══ DATASET ENTRIES

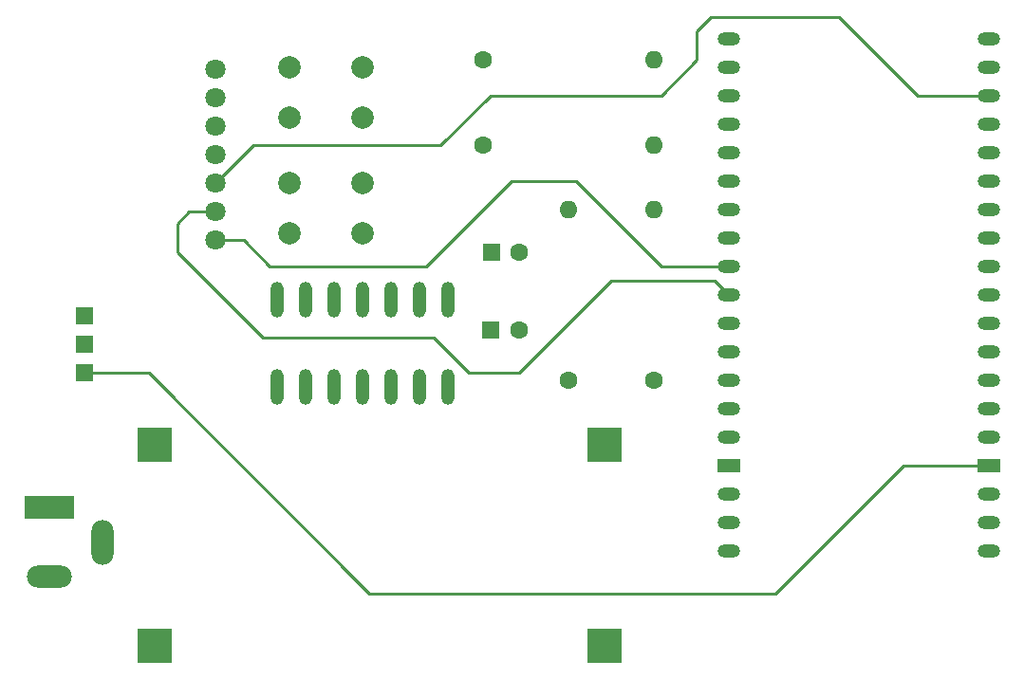
<source format=gbl>
G04 #@! TF.GenerationSoftware,KiCad,Pcbnew,8.0.1*
G04 #@! TF.CreationDate,2024-04-23T21:26:09-07:00*
G04 #@! TF.ProjectId,LED_Device,4c45445f-4465-4766-9963-652e6b696361,rev?*
G04 #@! TF.SameCoordinates,Original*
G04 #@! TF.FileFunction,Copper,L4,Bot*
G04 #@! TF.FilePolarity,Positive*
%FSLAX46Y46*%
G04 Gerber Fmt 4.6, Leading zero omitted, Abs format (unit mm)*
G04 Created by KiCad (PCBNEW 8.0.1) date 2024-04-23 21:26:09*
%MOMM*%
%LPD*%
G01*
G04 APERTURE LIST*
G04 #@! TA.AperFunction,ComponentPad*
%ADD10R,4.500000X2.000000*%
G04 #@! TD*
G04 #@! TA.AperFunction,ComponentPad*
%ADD11O,4.000000X2.000000*%
G04 #@! TD*
G04 #@! TA.AperFunction,ComponentPad*
%ADD12O,2.000000X4.000000*%
G04 #@! TD*
G04 #@! TA.AperFunction,ComponentPad*
%ADD13C,1.600000*%
G04 #@! TD*
G04 #@! TA.AperFunction,ComponentPad*
%ADD14O,1.600000X1.600000*%
G04 #@! TD*
G04 #@! TA.AperFunction,ComponentPad*
%ADD15C,2.000000*%
G04 #@! TD*
G04 #@! TA.AperFunction,ComponentPad*
%ADD16R,1.600000X1.600000*%
G04 #@! TD*
G04 #@! TA.AperFunction,ComponentPad*
%ADD17C,1.800000*%
G04 #@! TD*
G04 #@! TA.AperFunction,ComponentPad*
%ADD18O,2.000000X1.200000*%
G04 #@! TD*
G04 #@! TA.AperFunction,ComponentPad*
%ADD19R,2.000000X1.200000*%
G04 #@! TD*
G04 #@! TA.AperFunction,ComponentPad*
%ADD20O,1.200000X3.180000*%
G04 #@! TD*
G04 #@! TA.AperFunction,ComponentPad*
%ADD21R,3.100000X3.100000*%
G04 #@! TD*
G04 #@! TA.AperFunction,Conductor*
%ADD22C,0.254000*%
G04 #@! TD*
G04 APERTURE END LIST*
D10*
X105445000Y-126265000D03*
D11*
X105445000Y-132465000D03*
D12*
X110145000Y-129465000D03*
D13*
X144145000Y-86360000D03*
D14*
X159385000Y-86360000D03*
D15*
X133350000Y-91495000D03*
X126850000Y-91495000D03*
X133350000Y-86995000D03*
X126850000Y-86995000D03*
D13*
X159385000Y-114935000D03*
D14*
X159385000Y-99695000D03*
D16*
X144820000Y-110490000D03*
D13*
X147320000Y-110490000D03*
D17*
X120269000Y-102438200D03*
X120269000Y-99898200D03*
X120269000Y-97358200D03*
X120269000Y-94818200D03*
X120269000Y-92278200D03*
X120269000Y-89738200D03*
X120269000Y-87198200D03*
D16*
X108585000Y-109220000D03*
X108585000Y-111760000D03*
X108585000Y-114300000D03*
D15*
X133350000Y-101825000D03*
X126850000Y-101825000D03*
X133350000Y-97325000D03*
X126850000Y-97325000D03*
D13*
X144145000Y-93980000D03*
D14*
X159385000Y-93980000D03*
D18*
X166065200Y-84455000D03*
X166065200Y-86995000D03*
X166065200Y-89535000D03*
X166065200Y-92075000D03*
X166065200Y-94615000D03*
X166065200Y-97155000D03*
X166065200Y-99695000D03*
X166065200Y-102235000D03*
X166065200Y-104775000D03*
X166065200Y-107315000D03*
X166065200Y-109855000D03*
X166065200Y-112395000D03*
X166065200Y-114935000D03*
X166065200Y-117475000D03*
X166065200Y-120015000D03*
D19*
X166065200Y-122555000D03*
D18*
X166065200Y-125095000D03*
X166065200Y-127635000D03*
X166065200Y-130175000D03*
X189230000Y-84455000D03*
X189230000Y-86995000D03*
X189230000Y-89535000D03*
X189230000Y-92075000D03*
X189230000Y-94615000D03*
X189230000Y-97155000D03*
X189230000Y-99695000D03*
X189230000Y-102235000D03*
X189230000Y-104775000D03*
X189230000Y-107315000D03*
X189230000Y-109855000D03*
X189230000Y-112395000D03*
X189230000Y-114935000D03*
X189230000Y-117475000D03*
X189230000Y-120015000D03*
D19*
X189230000Y-122555000D03*
D18*
X189230000Y-125095000D03*
X189230000Y-127635000D03*
X189230000Y-130175000D03*
D16*
X144844888Y-103505000D03*
D13*
X147344888Y-103505000D03*
D20*
X140970000Y-107770000D03*
X138430000Y-107770000D03*
X135890000Y-107770000D03*
X133350000Y-107770000D03*
X130810000Y-107770000D03*
X128270000Y-107770000D03*
X125730000Y-107770000D03*
X125730000Y-115570000D03*
X128270000Y-115570000D03*
X130810000Y-115570000D03*
X133350000Y-115570000D03*
X135890000Y-115570000D03*
X138430000Y-115570000D03*
X140970000Y-115570000D03*
D13*
X151765000Y-114935000D03*
D14*
X151765000Y-99695000D03*
D21*
X114858800Y-120751600D03*
X114858800Y-138633200D03*
X154940000Y-120751600D03*
X154940000Y-138633200D03*
D22*
X139065000Y-104775000D02*
X125095000Y-104775000D01*
X146685000Y-97155000D02*
X139065000Y-104775000D01*
X166065200Y-104775000D02*
X160020000Y-104775000D01*
X122758200Y-102438200D02*
X120269000Y-102438200D01*
X152400000Y-97155000D02*
X146685000Y-97155000D01*
X125095000Y-104775000D02*
X122758200Y-102438200D01*
X160020000Y-104775000D02*
X152400000Y-97155000D01*
X155575000Y-106045000D02*
X164795200Y-106045000D01*
X124460000Y-111125000D02*
X139700000Y-111125000D01*
X139700000Y-111125000D02*
X142875000Y-114300000D01*
X164795200Y-106045000D02*
X166065200Y-107315000D01*
X142875000Y-114300000D02*
X147320000Y-114300000D01*
X117906800Y-99898200D02*
X116840000Y-100965000D01*
X120269000Y-99898200D02*
X117906800Y-99898200D01*
X147320000Y-114300000D02*
X155575000Y-106045000D01*
X116840000Y-103505000D02*
X124460000Y-111125000D01*
X116840000Y-100965000D02*
X116840000Y-103505000D01*
X182880000Y-89535000D02*
X189230000Y-89535000D01*
X140335000Y-93980000D02*
X144780000Y-89535000D01*
X163195000Y-83820000D02*
X164465000Y-82550000D01*
X160020000Y-89535000D02*
X163195000Y-86360000D01*
X144780000Y-89535000D02*
X160020000Y-89535000D01*
X123647200Y-93980000D02*
X140335000Y-93980000D01*
X164465000Y-82550000D02*
X175895000Y-82550000D01*
X120269000Y-97358200D02*
X123647200Y-93980000D01*
X163195000Y-86360000D02*
X163195000Y-83820000D01*
X175895000Y-82550000D02*
X182880000Y-89535000D01*
X133985000Y-133985000D02*
X135255000Y-133985000D01*
X170180000Y-133985000D02*
X181610000Y-122555000D01*
X114300000Y-114300000D02*
X133985000Y-133985000D01*
X135255000Y-133985000D02*
X170180000Y-133985000D01*
X181610000Y-122555000D02*
X189230000Y-122555000D01*
X108585000Y-114300000D02*
X114300000Y-114300000D01*
M02*

</source>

════

• YOUR INSTRUCTIONS:
Look through the entries and give the number of lines containing the word "LIST". Add nothing else.

• OUTPUT OF THE EXERCISE:
2